◆ Dataset records ◆
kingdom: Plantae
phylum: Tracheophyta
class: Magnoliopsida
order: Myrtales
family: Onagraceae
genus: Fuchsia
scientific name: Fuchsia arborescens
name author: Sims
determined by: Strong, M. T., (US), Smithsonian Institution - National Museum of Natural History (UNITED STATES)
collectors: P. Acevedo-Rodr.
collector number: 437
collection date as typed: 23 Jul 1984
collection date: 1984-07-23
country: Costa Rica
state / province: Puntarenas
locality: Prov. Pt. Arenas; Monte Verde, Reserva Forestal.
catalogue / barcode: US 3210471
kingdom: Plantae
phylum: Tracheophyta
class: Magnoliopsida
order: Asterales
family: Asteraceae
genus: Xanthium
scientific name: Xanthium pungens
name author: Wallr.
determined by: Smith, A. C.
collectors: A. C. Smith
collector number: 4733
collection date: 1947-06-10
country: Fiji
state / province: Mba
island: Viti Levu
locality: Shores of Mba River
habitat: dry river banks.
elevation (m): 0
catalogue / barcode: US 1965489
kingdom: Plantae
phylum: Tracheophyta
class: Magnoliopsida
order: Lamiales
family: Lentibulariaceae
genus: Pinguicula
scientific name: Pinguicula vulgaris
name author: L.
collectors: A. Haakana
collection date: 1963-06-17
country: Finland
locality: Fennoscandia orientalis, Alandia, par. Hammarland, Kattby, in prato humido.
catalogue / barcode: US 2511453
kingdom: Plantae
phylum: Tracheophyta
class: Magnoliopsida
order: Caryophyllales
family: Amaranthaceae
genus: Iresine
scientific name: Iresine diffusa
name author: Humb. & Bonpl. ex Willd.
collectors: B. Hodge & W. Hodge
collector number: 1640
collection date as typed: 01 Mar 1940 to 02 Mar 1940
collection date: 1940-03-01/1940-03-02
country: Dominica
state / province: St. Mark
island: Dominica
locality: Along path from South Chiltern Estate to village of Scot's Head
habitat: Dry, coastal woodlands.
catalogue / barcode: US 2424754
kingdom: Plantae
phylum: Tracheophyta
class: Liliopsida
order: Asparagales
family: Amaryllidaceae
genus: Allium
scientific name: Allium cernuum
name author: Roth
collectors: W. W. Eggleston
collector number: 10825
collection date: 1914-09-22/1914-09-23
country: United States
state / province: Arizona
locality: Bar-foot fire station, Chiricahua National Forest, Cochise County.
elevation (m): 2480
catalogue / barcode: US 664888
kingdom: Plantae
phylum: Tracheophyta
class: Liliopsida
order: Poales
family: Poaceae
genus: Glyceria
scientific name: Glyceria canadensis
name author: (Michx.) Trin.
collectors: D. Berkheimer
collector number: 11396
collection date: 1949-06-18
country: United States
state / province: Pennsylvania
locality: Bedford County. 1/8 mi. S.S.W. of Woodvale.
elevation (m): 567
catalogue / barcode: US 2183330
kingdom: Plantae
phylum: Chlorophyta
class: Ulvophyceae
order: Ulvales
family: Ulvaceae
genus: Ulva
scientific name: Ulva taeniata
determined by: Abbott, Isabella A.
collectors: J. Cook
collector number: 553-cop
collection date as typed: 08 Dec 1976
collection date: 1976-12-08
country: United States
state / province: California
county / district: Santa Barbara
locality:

◆ Stated exercise ◆
Rewrite the lines of all the items above as one numbered list, omitting any blank lines.

◆ Response ◆
1. kingdom: Plantae
2. phylum: Tracheophyta
3. class: Magnoliopsida
4. order: Myrtales
5. family: Onagraceae
6. genus: Fuchsia
7. scientific name: Fuchsia arborescens
8. name author: Sims
9. determined by: Strong, M. T., (US), Smithsonian Institution - National Museum of Natural History (UNITED STATES)
10. collectors: P. Acevedo-Rodr.
11. collector number: 437
12. collection date as typed: 23 Jul 1984
13. collection date: 1984-07-23
14. country: Costa Rica
15. state / province: Puntarenas
16. locality: Prov. Pt. Arenas; Monte Verde, Reserva Forestal.
17. catalogue / barcode: US 3210471
18. kingdom: Plantae
19. phylum: Tracheophyta
20. class: Magnoliopsida
21. order: Asterales
22. family: Asteraceae
23. genus: Xanthium
24. scientific name: Xanthium pungens
25. name author: Wallr.
26. determined by: Smith, A. C.
27. collectors: A. C. Smith
28. collector number: 4733
29. collection date: 1947-06-10
30. country: Fiji
31. state / province: Mba
32. island: Viti Levu
33. locality: Shores of Mba River
34. habitat: dry river banks.
35. elevation (m): 0
36. catalogue / barcode: US 1965489
37. kingdom: Plantae
38. phylum: Tracheophyta
39. class: Magnoliopsida
40. order: Lamiales
41. family: Lentibulariaceae
42. genus: Pinguicula
43. scientific name: Pinguicula vulgaris
44. name author: L.
45. collectors: A. Haakana
46. collection date: 1963-06-17
47. country: Finland
48. locality: Fennoscandia orientalis, Alandia, par. Hammarland, Kattby, in prato humido.
49. catalogue / barcode: US 2511453
50. kingdom: Plantae
51. phylum: Tracheophyta
52. class: Magnoliopsida
53. order: Caryophyllales
54. family: Amaranthaceae
55. genus: Iresine
56. scientific name: Iresine diffusa
57. name author: Humb. & Bonpl. ex Willd.
58. collectors: B. Hodge & W. Hodge
59. collector number: 1640
60. collection date as typed: 01 Mar 1940 to 02 Mar 1940
61. collection date: 1940-03-01/1940-03-02
62. country: Dominica
63. state / province: St. Mark
64. island: Dominica
65. locality: Along path from South Chiltern Estate to village of Scot's Head
66. habitat: Dry, coastal woodlands.
67. catalogue / barcode: US 2424754
68. kingdom: Plantae
69. phylum: Tracheophyta
70. class: Liliopsida
71. order: Asparagales
72. family: Amaryllidaceae
73. genus: Allium
74. scientific name: Allium cernuum
75. name author: Roth
76. collectors: W. W. Eggleston
77. collector number: 10825
78. collection date: 1914-09-22/1914-09-23
79. country: United States
80. state / province: Arizona
81. locality: Bar-foot fire station, Chiricahua National Forest, Cochise County.
82. elevation (m): 2480
83. catalogue / barcode: US 664888
84. kingdom: Plantae
85. phylum: Tracheophyta
86. class: Liliopsida
87. order: Poales
88. family: Poaceae
89. genus: Glyceria
90. scientific name: Glyceria canadensis
91. name author: (Michx.) Trin.
92. collectors: D. Berkheimer
93. collector number: 11396
94. collection date: 1949-06-18
95. country: United States
96. state / province: Pennsylvania
97. locality: Bedford County. 1/8 mi. S.S.W. of Woodvale.
98. elevation (m): 567
99. catalogue / barcode: US 2183330
100. kingdom: Plantae
101. phylum: Chlorophyta
102. class: Ulvophyceae
103. order: Ulvales
104. family: Ulvaceae
105. genus: Ulva
106. scientific name: Ulva taeniata
107. determined by: Abbott, Isabella A.
108. collectors: J. Cook
109. collector number: 553-cop
110. collection date as typed: 08 Dec 1976
111. collection date: 1976-12-08
112. country: United States
113. state / province: California
114. county / district: Santa Barbara
115. locality:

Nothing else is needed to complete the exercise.